Avec l’utilisation d’un vocabulaire dépouillé mais grâce à une recherche stylistique et sémantique incessante, Claude Raynaud nous a démontré et a fait vibrer le souffle épique qui traverse l’œuvre du poète et la rend aujourd’hui encore si atypique, hors du temps et reconnaissable entre toutes.

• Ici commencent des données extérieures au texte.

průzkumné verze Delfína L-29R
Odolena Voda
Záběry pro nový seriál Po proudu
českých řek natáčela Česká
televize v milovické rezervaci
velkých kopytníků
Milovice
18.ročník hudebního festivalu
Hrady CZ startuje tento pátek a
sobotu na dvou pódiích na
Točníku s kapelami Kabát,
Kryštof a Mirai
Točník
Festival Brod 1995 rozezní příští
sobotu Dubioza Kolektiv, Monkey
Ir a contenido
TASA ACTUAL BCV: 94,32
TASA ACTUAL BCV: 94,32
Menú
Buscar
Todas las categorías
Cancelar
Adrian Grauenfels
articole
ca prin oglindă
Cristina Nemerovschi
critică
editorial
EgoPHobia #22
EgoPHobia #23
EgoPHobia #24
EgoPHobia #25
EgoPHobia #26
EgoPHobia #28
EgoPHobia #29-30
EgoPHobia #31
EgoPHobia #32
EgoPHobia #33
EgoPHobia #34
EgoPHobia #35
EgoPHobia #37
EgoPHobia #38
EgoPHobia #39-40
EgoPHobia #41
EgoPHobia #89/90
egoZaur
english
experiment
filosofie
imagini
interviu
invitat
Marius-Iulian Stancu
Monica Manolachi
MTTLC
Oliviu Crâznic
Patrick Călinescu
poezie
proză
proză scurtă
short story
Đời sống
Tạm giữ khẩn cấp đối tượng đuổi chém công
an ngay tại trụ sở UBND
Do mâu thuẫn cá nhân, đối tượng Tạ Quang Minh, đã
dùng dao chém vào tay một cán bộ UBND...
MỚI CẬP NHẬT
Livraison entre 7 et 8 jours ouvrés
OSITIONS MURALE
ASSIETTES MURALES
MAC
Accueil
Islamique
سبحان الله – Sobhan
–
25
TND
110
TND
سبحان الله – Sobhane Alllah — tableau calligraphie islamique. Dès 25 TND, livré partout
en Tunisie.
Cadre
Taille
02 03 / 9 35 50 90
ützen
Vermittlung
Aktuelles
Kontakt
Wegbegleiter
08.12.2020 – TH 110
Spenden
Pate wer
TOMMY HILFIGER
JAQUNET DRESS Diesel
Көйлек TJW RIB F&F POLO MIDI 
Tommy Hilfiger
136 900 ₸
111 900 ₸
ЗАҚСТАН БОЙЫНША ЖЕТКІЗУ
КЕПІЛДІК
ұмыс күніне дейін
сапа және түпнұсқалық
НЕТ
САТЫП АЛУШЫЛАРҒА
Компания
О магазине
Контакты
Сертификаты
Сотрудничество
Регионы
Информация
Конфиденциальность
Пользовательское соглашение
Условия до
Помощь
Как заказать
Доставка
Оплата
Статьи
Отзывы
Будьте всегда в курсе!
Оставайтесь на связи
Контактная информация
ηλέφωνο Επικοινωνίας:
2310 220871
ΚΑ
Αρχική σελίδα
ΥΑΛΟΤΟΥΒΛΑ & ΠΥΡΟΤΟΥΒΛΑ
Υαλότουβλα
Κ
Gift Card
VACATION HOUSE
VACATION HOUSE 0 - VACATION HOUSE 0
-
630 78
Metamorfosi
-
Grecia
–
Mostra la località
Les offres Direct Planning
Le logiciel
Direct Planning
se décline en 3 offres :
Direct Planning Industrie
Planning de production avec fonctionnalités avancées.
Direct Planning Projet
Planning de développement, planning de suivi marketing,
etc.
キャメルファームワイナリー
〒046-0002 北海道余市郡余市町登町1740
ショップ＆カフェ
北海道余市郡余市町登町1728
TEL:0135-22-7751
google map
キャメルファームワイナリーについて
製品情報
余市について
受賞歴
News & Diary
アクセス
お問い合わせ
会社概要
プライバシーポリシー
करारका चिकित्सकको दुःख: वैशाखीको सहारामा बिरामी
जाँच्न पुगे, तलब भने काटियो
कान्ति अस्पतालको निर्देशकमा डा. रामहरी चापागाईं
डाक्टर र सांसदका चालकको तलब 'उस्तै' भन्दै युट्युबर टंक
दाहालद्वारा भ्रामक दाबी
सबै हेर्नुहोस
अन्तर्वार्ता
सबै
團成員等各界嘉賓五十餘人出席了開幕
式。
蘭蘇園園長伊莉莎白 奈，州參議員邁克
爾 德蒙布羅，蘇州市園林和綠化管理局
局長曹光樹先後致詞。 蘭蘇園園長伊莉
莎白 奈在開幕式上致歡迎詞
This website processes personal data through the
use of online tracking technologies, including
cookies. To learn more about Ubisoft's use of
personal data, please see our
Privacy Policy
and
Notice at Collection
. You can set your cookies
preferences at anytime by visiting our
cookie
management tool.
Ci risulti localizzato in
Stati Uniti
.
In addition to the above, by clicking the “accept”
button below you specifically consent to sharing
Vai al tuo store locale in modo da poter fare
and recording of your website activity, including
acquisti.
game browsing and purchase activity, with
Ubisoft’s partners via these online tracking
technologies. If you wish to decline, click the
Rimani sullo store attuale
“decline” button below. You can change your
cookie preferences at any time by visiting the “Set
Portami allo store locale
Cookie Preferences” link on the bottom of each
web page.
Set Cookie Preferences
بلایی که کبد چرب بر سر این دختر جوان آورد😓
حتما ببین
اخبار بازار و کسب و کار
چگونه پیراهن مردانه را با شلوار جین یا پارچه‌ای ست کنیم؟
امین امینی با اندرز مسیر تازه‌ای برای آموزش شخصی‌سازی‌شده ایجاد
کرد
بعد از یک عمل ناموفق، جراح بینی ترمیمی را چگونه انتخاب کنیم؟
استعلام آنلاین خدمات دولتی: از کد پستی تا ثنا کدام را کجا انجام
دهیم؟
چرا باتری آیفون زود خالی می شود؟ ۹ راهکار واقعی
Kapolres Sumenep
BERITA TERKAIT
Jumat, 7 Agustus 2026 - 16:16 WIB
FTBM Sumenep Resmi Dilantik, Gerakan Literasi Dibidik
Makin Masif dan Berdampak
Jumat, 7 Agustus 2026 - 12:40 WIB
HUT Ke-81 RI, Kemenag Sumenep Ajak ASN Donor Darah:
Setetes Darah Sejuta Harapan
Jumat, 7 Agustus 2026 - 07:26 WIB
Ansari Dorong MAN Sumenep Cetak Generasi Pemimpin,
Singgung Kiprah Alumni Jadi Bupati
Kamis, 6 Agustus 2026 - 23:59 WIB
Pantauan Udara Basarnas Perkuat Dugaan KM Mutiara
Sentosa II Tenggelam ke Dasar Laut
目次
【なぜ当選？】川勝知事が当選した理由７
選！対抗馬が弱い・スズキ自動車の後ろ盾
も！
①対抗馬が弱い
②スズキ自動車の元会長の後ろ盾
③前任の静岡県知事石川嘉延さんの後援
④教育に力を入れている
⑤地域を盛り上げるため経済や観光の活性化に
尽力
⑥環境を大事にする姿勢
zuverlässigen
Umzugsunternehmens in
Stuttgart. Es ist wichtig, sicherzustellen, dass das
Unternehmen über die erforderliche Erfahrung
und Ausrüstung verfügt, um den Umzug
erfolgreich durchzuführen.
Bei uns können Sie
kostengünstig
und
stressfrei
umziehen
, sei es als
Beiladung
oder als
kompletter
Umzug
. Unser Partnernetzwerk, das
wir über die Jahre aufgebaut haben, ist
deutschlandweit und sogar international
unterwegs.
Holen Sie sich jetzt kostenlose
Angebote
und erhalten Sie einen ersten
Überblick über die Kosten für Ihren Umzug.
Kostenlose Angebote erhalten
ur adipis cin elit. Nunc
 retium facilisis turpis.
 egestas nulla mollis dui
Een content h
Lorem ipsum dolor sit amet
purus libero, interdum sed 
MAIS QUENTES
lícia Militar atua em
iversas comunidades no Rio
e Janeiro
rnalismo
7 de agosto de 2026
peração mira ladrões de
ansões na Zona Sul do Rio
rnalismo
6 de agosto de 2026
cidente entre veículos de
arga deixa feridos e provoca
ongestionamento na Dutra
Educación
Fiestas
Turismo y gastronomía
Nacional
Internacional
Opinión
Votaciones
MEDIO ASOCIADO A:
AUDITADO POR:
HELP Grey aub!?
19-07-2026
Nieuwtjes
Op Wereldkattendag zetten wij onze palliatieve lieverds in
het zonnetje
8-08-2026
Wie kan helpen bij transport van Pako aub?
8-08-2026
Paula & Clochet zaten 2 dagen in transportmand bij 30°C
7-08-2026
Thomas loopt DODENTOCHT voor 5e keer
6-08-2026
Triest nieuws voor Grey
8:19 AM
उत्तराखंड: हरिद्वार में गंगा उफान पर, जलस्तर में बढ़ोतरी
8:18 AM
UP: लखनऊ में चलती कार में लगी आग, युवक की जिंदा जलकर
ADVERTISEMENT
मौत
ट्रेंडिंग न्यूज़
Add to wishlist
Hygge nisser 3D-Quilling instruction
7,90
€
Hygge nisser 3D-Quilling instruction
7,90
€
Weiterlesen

Un œuvre dans laquelle l’être humain disparaît progressivement pour céder la place aux éléments, aux sensations, rendus grâce à un travail incessant sur le style, façonnant de réelles incantations. Un travail de plongée en soi où l’introspection progressive qui en éloignant l’être du temporel lui ouvre les portes d’une écriture universelle, allant même jusqu’à la réinvention d’une nouvelle cosmogonie. Un voyage au centre de l’œuvre d’un homme qui plaçait le bonheur parmi les vertus et dont la tâche fut de chercher ce dernier non dans un objet spécifique mais dans l’interconnexion entre chaque chose ici-bas.
Une œuvre en parfaite adéquation avec ce que répondait le poète lorsqu’on lui demandait pourquoi il écrivait: «Pour vivre mieux et plus loin».
Frédérique Longrée
in Le Journal des Poètes, n°1, 2009, p.4.